Ofcom opts not to force BT to sell off infrastructure arm, but proposes “major reforms” on telecoms giant
Openreach will become a separate legal entity from BT with its own distinct board, Ofcom has proposed.
As part of what the regulator claims are “major reforms” of the UK’s biggest telecoms provider, BT will not be forced to sell off its infrastructure division. Instead, Openreach will be given more independence and more control over investment plans.
Ofcom said Openreach should be run as a legally separate company within BT Group, with its own board, an independent chairman and its own brand.
But chief executive Sharon White dismissed calls from rivals to force BT to sell the division, saying it would take too long.
Rivals, including the likes of Vodafone, TalkTalk and Sky, have claimed BT has underinvested in Openreach, something echoed last week by MPs in the Committee for Culture, Media and Sport.
“This is a practical plan that can be implemented within months, unlike a sell-off of Openreach which would take years,” White told BBC Radio 4’s Today programme.
“This could bring about significant change. It will mean you have faster, more reliable broadband. It will mean engineers turning up on time and getting the job done first time. And crucially for the UK it will mean more investment in fast fibre to the doorstep.”

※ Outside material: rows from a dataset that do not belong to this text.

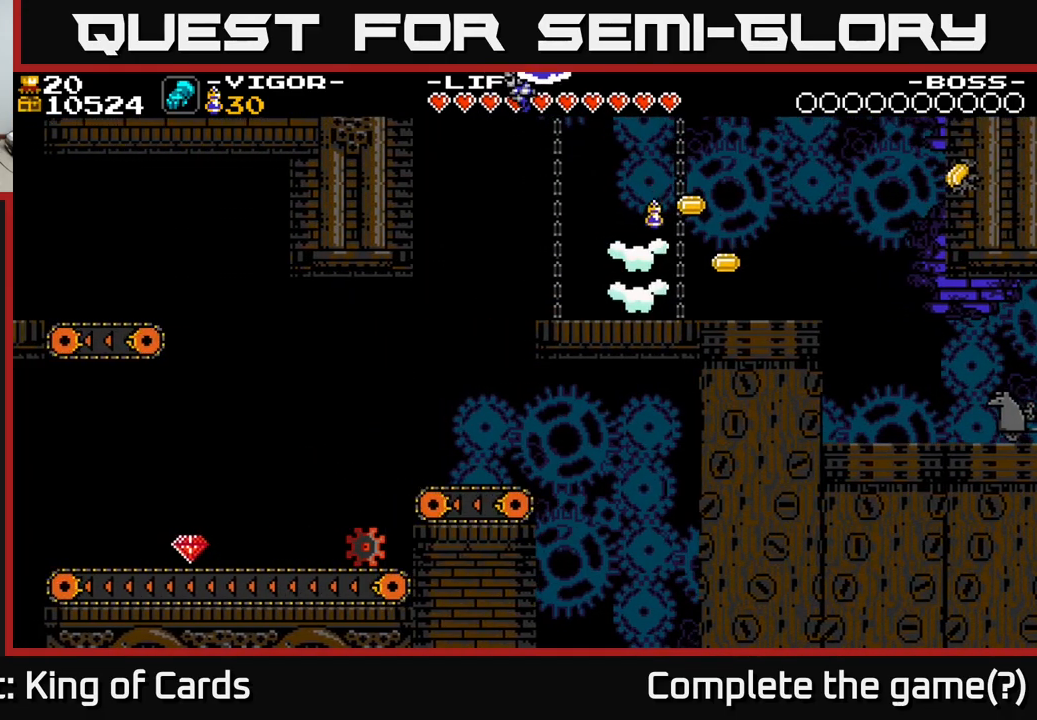
{"buttons": ["DPAD_LEFT"], "right_stick": "center", "events": [[100, "DPAD_LEFT", "down"]]}
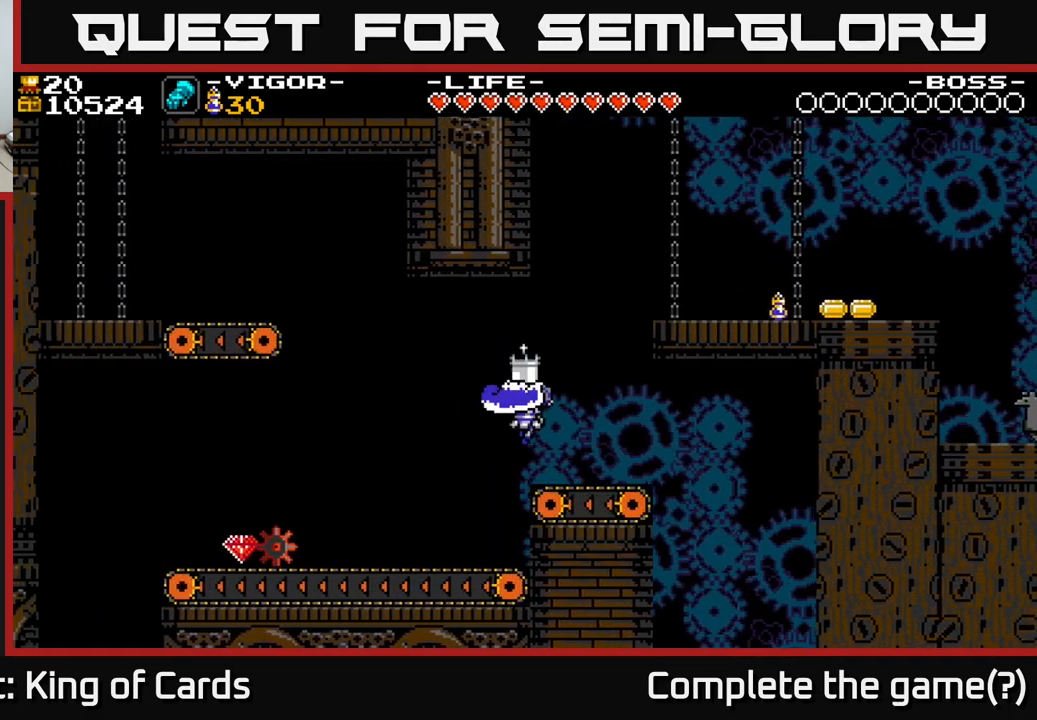
{"buttons": ["DPAD_LEFT"], "right_stick": "center", "events": [[433, "X", "down"], [500, "X", "up"]]}
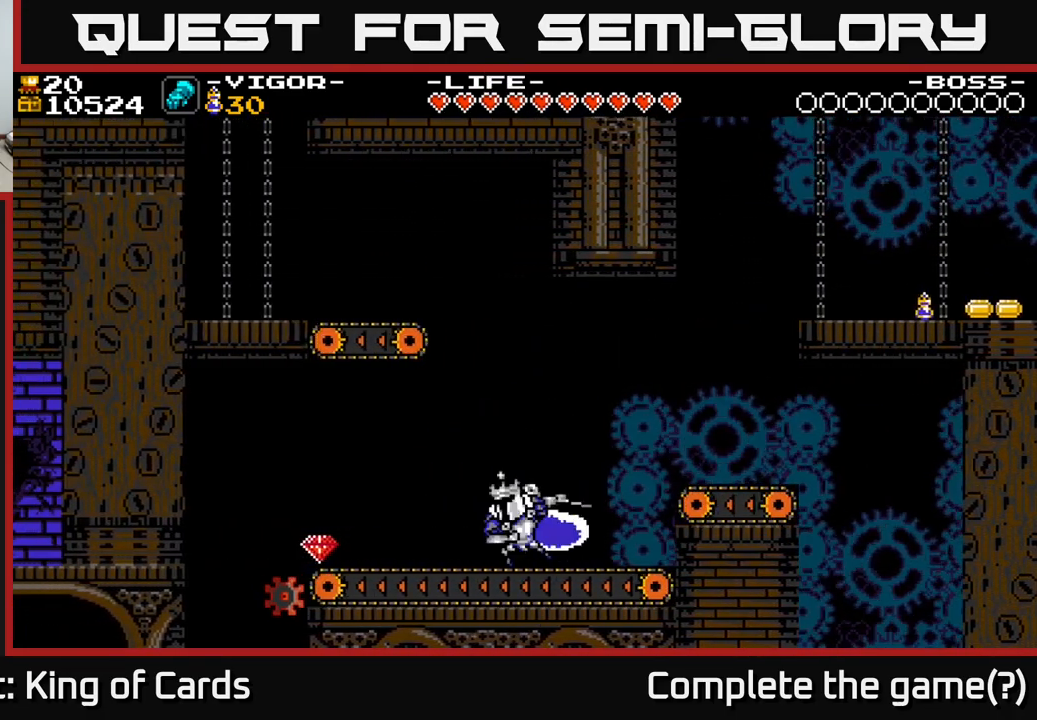
{"buttons": ["A", "DPAD_RIGHT"], "right_stick": "center", "events": [[350, "DPAD_LEFT", "up"], [383, "DPAD_RIGHT", "down"], [433, "A", "down"]]}
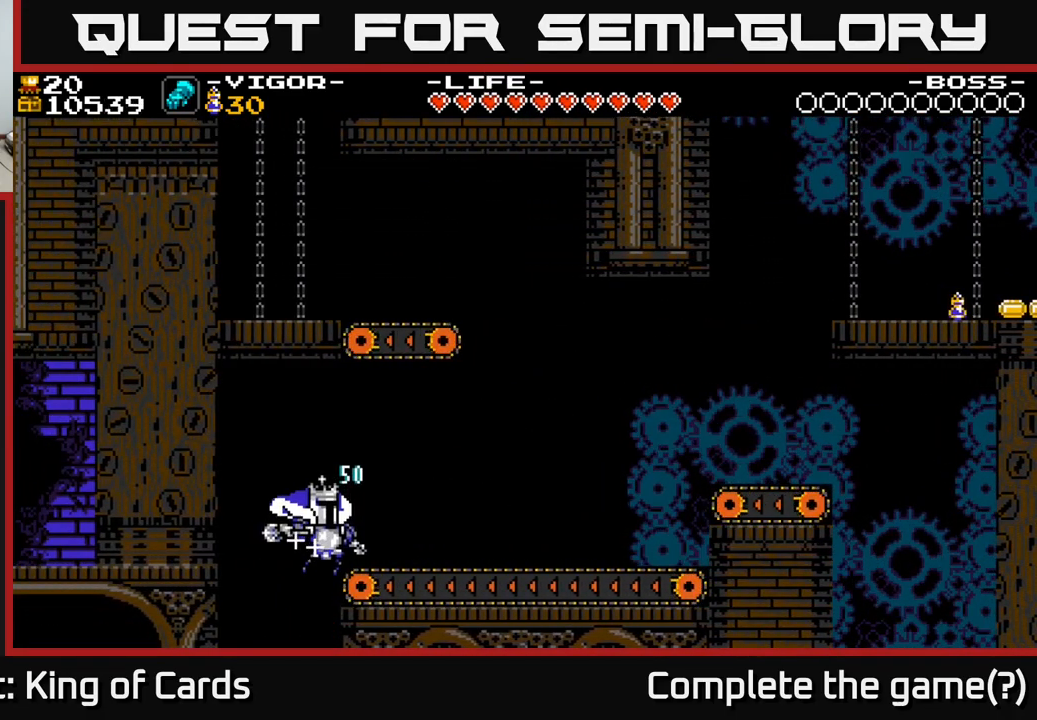
{"buttons": ["A", "X", "DPAD_RIGHT"], "right_stick": "center", "events": [[150, "A", "up"], [233, "X", "down"], [367, "A", "down"], [383, "X", "up"], [500, "X", "down"]]}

BT claimed the proposed re-organisation will deal with a number of the concerns raised by MPs last week. These included concerns around underinvestment in Openreach, autonomy of the infrastructure division, and fair access for BT’s rivals.

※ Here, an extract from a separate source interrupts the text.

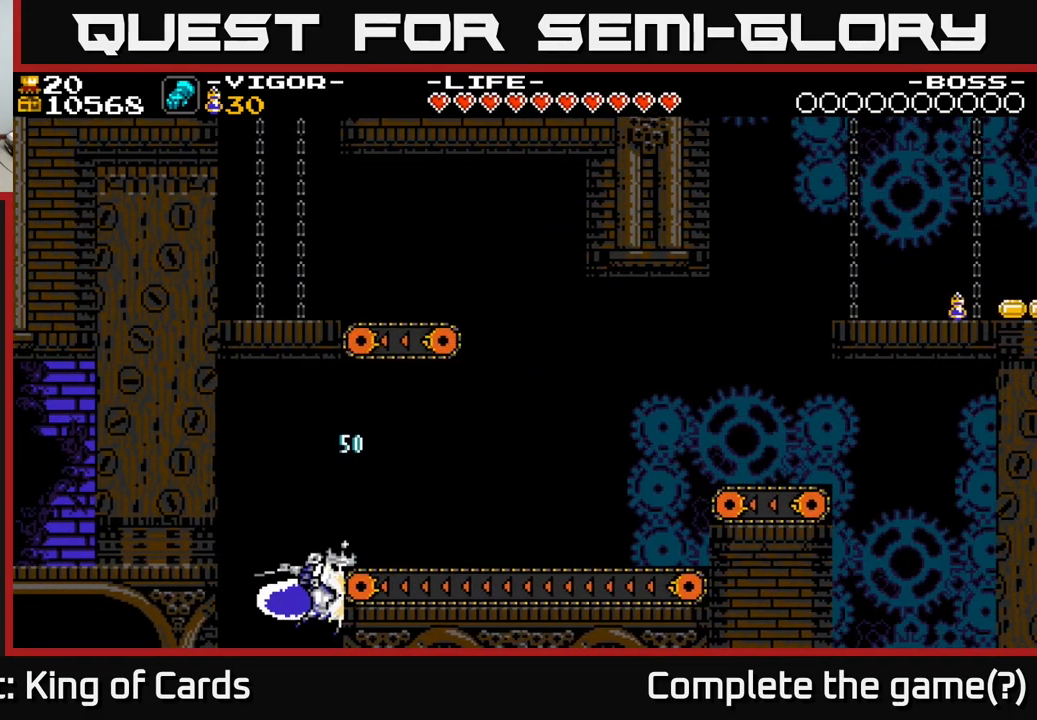
{"buttons": ["DPAD_RIGHT"], "right_stick": "center", "events": [[33, "X", "up"], [183, "A", "up"]]}
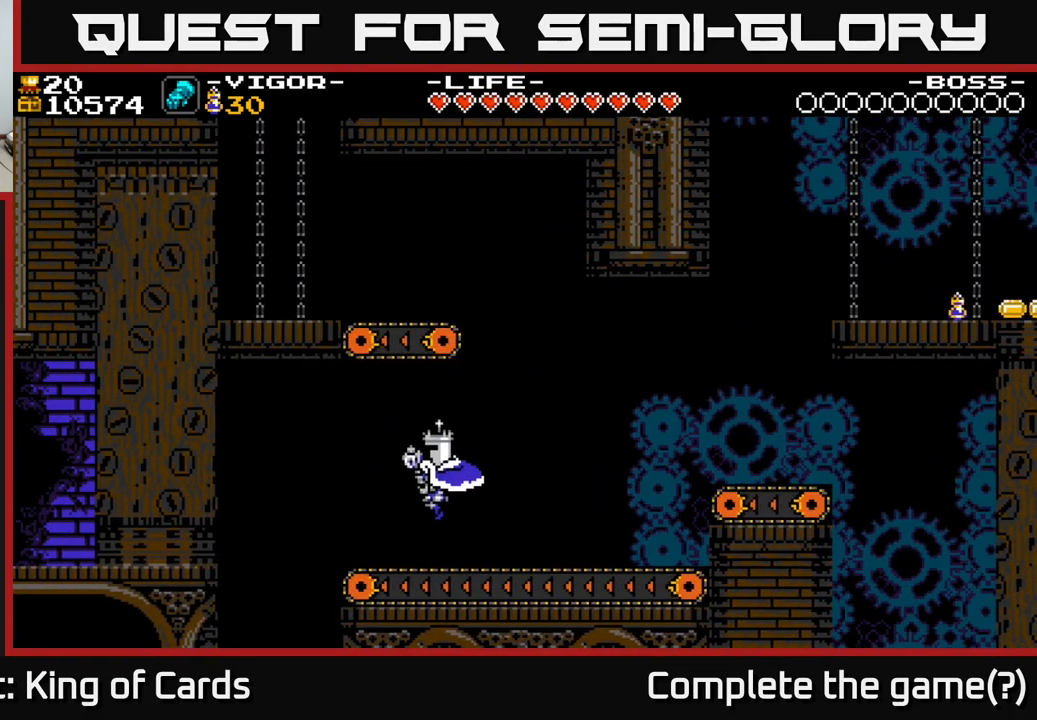
{"buttons": ["A", "DPAD_RIGHT"], "right_stick": "center", "events": [[500, "A", "down"]]}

BT Group chief executive Gavin Patterson said: “The UK is the most digitally advanced nation in the G20 and further investment is required if it is to keep and extend that lead. That’s why we are poised to invest a further six billion pounds in our UK networks over the next three years”.
“We have listened to Ofcom and industry and are introducing significant changes to meet their concerns. These changes will make Openreach more independent and transparent than it is today, something both Ofcom and industry have requested.
“Openreach is committed to delivering better service, broader coverage and faster speeds and these changes will enable it to do just that. Our proposals can form the basis for a fair and sustainable regulatory settlement and we believe they can also enable Ofcom to bring its Review to a speedier conclusion.”